▶ **WHAT YOU HAVE TO DO**
Search the records below for "subtitle"; copy each line that has it.

▶ **Recorded data**
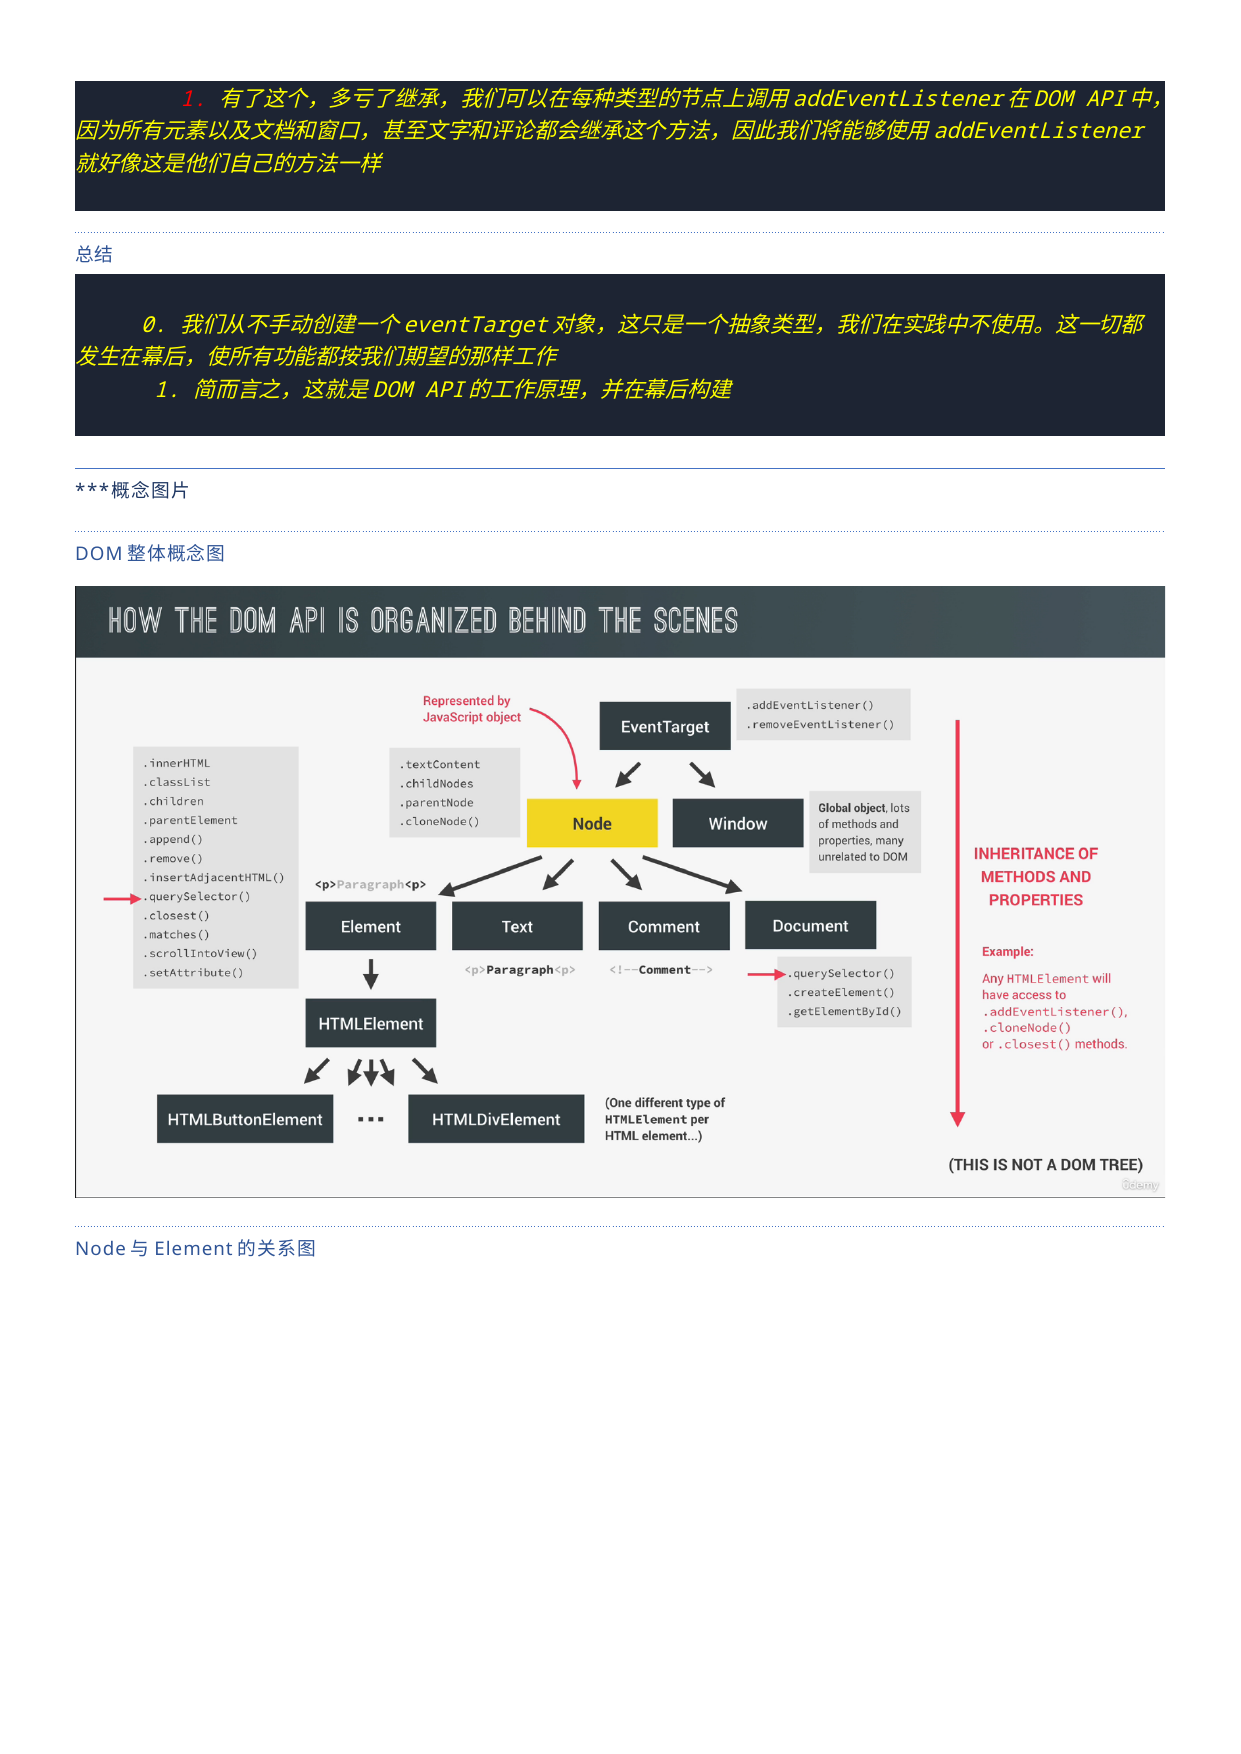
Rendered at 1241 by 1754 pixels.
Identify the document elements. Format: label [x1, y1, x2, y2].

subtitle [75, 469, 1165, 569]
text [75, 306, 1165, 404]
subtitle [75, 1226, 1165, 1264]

▶ **EXERCISE SOLUTION**
subtitle [75, 469, 1165, 569]
subtitle [75, 1226, 1165, 1264]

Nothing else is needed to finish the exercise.